Tuesday, October 24, 2006

Reading People Like a Bene Gesserit

In Frank Herbert's Dune, the Bene Gesserit "witches" are so adept at reading people's faces and body language that they can appear almost psychic. According to a couple of articles in this month's Scientific American Mind those are learnable skills.

"Gestures Offer Insight", describes the work of David McNeill at the University of Chicago and Spencer Kelly at Colgate University on interpretation of gestures.
McNeill's work, and numerous studies since then, has shown that the body can underscore, undermine or even contradict what a person says. Experts increasingly agree that gestures and speech spring from a common cognitive process to become inextricably interwoven. Understanding the relationship is crucial to understanding how people communicate overall.
"A Look Tells All" profiles UCSF psychology professor emeritus Paul Ekman, who has catalogued more than 10,000 different human facial muscle movements, and taught himself to recognize those microexpressions that can reveal what a person is feeling. These facial expressions are universal: he found the same expressions recognizable in North Americans, Japanese, Argentinians, and even in isolated tribes on the island of New Guinea. (You can see the kinds of expressions Ekman looks for in the Facial Action Coding System.)

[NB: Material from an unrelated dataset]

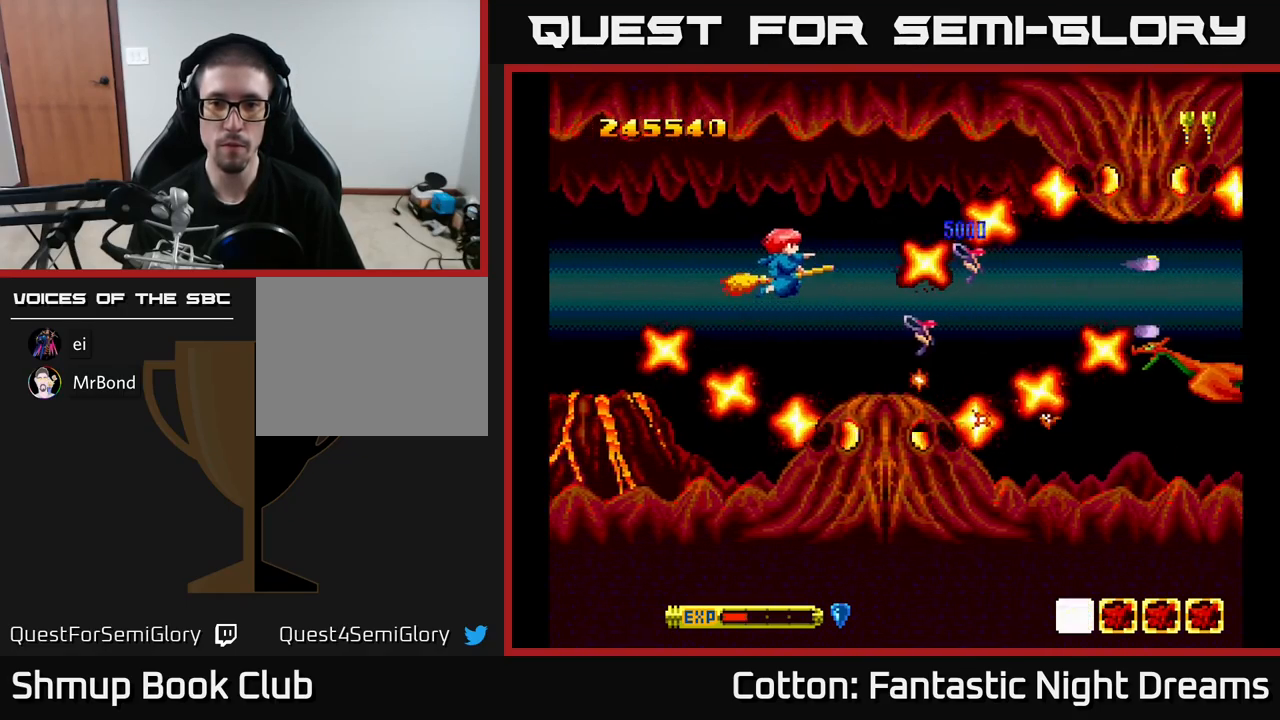
{"buttons": ["Y"], "right_stick": "center", "events": [[234, "DPAD_RIGHT", "down"], [284, "DPAD_UP", "up"], [400, "DPAD_RIGHT", "up"]]}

He cautions that recognizing what a person is feeling is not the same as knowing what they are thinking.
Does his talent make him a mind reader? "No," he says candidly. "The most I can do is tell how you are feeling at the moment but not what you are thinking." He is not being modest or coy; he is simply addressing the psychological bottom line behind facial expressions: "Anxiety always looks like anxiety," he explains, "regardless of whether a person fears that I'm seeing through their lie or that I don't believe them when they're telling the truth."

The professor calls the ever present risk we all take of misreading a person's visage "Othello's error." In Shakespeare's drama, Othello misinterprets the fear in his wife Desdemona's face as a sign of her supposed infidelity. In truth, the poor woman is genuinely alarmed at her husband's unjust, jealous rage. Othello's subsequent decision to kill Desdemona is a fatal error, and Ekman wants to make sure that police, security personnel and secret service agents do not make the same mistake.
Even Jessica Atreides fell into that trap. Shortly after arriving on Arrakis, Jessica had a discussion with the Suk Doctor Wellington Yueh .
Jessica dropped her arms, crossed to the hall door and stood there a moment, hesitating, then let herself out. All the time we talked he was hiding something, holding something back, she thought. To save my feelings, no doubt. He's a good man. Again, she hesitated, almost turned back to confront Yueh and drag the hidden thing from him. But that would only shame him, frighten him to learn he's so easily read. I should placed more trust in my friends.
Of course if Jessica had confronted Yueh, there wouldn't have been much story.